Table III also shows that the computation time for rolling-horizon simulations over 1 year is less than 30 seconds. This computational efficiency makes it suitable for real time implementation while considering stochasticity. Consolidating this claim, 1000 Monte Carlo (MC) simulations are performed for the years 2019 and 2020 (with 1 day rolling horizon), see Figure 6. The mean runtime for these MC simulations is less than 25 seconds for the whole year.

Table IV compares five models for total EA gains for a battery located at the Belgian end of the NEMO link interconnector. These 5 models are: (i) nominal MREA (denoted as $P_{\text{MILP}}^{\text{MR}}$ in this work), (ii) MREA with noDis, (iii) LP, (iv) LP with noDis, and (v) MILP models. Models (iii)-(v) consider only the local Belgian market participation, while (i) and (ii) consider both the Belgian and the UK DA markets. MREA outperforms the single market participation by more than 40% additional revenue generation. However, from Figure 7, MREA does not substantially improve revenue per equivalent 100% depth-of-discharge cycles of battery operation. Thus, there is a need for better utilization of such expensive grid-scale batteries.
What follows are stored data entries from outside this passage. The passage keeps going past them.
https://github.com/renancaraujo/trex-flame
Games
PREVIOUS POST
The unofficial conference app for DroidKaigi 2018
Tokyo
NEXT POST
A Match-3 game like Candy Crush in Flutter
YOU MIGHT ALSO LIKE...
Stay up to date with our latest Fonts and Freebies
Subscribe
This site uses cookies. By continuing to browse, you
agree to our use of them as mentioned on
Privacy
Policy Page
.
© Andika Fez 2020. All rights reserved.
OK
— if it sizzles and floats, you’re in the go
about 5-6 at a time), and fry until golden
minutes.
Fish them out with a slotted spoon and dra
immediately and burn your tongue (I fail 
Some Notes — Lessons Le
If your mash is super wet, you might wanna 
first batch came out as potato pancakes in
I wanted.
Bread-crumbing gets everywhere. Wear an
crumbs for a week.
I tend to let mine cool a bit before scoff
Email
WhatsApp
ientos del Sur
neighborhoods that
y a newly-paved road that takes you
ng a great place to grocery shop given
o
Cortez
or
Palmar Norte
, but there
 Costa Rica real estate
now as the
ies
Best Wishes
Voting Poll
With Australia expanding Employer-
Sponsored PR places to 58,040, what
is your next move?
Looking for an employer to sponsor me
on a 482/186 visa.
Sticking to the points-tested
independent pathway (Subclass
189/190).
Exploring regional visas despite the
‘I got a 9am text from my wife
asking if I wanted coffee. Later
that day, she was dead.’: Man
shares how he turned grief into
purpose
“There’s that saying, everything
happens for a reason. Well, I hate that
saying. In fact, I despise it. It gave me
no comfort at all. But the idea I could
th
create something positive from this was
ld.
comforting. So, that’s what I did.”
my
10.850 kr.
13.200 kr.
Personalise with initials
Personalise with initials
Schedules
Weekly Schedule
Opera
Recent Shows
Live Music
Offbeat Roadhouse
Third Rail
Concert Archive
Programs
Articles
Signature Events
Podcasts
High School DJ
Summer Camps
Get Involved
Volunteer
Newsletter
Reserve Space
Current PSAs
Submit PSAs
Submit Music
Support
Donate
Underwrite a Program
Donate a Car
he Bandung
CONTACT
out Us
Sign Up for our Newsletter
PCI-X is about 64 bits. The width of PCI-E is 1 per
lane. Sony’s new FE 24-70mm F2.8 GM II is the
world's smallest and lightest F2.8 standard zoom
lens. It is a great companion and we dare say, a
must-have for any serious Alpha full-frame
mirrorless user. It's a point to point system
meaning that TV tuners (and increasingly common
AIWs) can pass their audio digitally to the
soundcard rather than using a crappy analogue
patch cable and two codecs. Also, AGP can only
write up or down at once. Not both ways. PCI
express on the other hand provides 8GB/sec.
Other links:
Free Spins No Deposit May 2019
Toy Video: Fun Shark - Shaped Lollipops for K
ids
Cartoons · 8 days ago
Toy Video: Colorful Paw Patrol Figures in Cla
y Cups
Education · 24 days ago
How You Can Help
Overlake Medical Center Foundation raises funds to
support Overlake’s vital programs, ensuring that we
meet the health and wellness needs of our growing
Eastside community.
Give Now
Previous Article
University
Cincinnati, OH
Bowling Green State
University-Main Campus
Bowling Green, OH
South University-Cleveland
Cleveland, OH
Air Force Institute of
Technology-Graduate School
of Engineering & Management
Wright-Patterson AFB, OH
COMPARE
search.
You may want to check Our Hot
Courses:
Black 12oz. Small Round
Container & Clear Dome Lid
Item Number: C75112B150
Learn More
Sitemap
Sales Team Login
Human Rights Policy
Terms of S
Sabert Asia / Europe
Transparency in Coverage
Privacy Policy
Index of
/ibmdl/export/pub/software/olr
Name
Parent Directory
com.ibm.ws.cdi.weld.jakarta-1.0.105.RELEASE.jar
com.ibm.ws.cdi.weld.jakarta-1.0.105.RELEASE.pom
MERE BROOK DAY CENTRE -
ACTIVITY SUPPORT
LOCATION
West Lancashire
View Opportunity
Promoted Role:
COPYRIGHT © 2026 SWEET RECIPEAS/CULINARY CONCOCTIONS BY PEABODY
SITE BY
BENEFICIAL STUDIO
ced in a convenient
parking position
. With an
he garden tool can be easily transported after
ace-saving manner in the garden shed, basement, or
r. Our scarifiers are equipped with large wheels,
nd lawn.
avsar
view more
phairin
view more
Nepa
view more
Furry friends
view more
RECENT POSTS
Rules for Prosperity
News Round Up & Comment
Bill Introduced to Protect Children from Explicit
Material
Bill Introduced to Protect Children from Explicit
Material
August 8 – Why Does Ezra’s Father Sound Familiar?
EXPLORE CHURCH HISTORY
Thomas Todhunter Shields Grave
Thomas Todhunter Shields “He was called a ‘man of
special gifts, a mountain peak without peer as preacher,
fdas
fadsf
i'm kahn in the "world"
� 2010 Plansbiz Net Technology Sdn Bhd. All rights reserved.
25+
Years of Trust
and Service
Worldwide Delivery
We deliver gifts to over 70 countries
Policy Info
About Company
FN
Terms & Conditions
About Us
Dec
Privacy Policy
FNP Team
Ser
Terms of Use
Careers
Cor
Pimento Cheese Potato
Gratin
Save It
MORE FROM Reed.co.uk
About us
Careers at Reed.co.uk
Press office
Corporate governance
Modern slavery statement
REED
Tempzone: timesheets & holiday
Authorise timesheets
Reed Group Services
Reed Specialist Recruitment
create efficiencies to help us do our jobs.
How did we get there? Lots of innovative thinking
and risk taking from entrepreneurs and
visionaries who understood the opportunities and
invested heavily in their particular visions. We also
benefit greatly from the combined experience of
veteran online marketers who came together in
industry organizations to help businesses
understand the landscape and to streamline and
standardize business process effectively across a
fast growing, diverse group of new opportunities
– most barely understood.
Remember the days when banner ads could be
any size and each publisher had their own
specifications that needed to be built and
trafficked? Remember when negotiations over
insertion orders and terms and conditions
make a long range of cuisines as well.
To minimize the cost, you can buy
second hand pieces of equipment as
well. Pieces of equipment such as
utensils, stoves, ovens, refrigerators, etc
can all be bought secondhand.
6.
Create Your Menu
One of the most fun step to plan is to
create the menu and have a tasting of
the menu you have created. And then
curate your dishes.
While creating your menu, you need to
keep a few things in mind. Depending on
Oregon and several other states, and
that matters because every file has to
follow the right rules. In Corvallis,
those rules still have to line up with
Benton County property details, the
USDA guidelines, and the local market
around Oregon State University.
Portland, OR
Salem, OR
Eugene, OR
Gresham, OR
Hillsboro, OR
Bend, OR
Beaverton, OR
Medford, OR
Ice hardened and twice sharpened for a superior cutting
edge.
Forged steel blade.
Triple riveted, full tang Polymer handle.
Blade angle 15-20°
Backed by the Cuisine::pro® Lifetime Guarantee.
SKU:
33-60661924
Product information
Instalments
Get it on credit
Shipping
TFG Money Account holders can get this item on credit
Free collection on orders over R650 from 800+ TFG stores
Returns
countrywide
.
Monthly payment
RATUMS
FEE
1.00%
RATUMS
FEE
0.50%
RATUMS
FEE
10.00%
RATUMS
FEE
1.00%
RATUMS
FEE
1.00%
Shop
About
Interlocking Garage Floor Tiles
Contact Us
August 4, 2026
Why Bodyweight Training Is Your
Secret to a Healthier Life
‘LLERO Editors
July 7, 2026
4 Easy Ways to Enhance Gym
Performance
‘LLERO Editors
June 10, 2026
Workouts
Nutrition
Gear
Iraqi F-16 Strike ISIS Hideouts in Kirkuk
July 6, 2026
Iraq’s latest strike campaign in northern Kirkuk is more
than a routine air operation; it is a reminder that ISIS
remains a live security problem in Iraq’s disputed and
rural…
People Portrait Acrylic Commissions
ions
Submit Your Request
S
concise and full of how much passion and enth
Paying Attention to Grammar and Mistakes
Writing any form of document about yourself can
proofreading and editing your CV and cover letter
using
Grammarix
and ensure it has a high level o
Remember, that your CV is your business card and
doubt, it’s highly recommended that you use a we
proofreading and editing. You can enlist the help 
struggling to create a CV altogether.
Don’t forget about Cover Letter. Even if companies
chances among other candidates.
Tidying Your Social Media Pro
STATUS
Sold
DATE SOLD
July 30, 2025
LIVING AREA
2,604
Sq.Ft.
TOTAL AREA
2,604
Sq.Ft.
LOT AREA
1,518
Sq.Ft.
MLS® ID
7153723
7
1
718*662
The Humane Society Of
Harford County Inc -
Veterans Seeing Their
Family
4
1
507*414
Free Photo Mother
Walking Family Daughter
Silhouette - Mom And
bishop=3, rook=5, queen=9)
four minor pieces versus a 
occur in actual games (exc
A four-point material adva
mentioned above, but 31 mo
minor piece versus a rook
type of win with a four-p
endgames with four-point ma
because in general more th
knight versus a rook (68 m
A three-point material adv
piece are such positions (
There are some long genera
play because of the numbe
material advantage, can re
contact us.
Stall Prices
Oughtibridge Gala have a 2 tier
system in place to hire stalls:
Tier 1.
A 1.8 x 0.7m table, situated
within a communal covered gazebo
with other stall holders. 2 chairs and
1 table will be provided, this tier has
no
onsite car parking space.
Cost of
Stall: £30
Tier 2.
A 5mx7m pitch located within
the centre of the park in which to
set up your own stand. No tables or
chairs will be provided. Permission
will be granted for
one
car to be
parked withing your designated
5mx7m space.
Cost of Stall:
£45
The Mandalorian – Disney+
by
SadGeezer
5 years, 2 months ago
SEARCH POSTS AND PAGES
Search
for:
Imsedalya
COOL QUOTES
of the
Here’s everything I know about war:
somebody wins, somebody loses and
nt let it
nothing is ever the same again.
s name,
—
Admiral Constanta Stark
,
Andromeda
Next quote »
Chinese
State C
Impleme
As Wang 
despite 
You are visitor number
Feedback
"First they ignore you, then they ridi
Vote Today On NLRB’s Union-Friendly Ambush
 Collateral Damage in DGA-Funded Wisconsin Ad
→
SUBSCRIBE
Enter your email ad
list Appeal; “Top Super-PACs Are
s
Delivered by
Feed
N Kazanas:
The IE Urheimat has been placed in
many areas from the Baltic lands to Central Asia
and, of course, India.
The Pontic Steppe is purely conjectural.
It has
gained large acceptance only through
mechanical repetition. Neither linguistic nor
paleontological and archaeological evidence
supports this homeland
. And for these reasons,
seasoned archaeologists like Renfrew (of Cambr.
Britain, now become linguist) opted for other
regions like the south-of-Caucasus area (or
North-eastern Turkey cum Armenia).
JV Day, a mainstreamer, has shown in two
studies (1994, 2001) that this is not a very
Note that considering the per kWh cost of 100 euros, the total battery cost of 1 MWh (0.5C-0.5C)is 100,000 euros, which has 178% return for $P_{\text{MILP}}^{\text{MR}}$ model without reaching the storage cycle life of 7200 cycles. Refer to the battery parameters in Table I.

This case study aims to improve the utilization of grid-scale batteries. Batteries have a limited cycle life, necessitating their better use. Previously, $\eta_{\text{pseudo}}$ is introduced as a mechanism to limit less profitable cycles of battery, see [hashmi2018limiting] for a detailed explanation.

Figure 8 shows the substantial improvement in revenue per cycle with a reduction in $\eta_{\text{pseudo}}$. For $\eta_{\text{pseudo}}=0.7$, the revenue reduced from 278k euros to 153k euros ($\approx 45\%$ reduction), while the cycles of operation reduced from 6281 to 1593 ($\approx 74\%$ reduction). This is also shown in Figure 9.

The MILP-based MREA, $P_{\text{MILP}}^{\text{MR}}$, described in this paper, is publicly available at github.com/umar-hashmi/Inter-Refional-Energy-Arbitrage.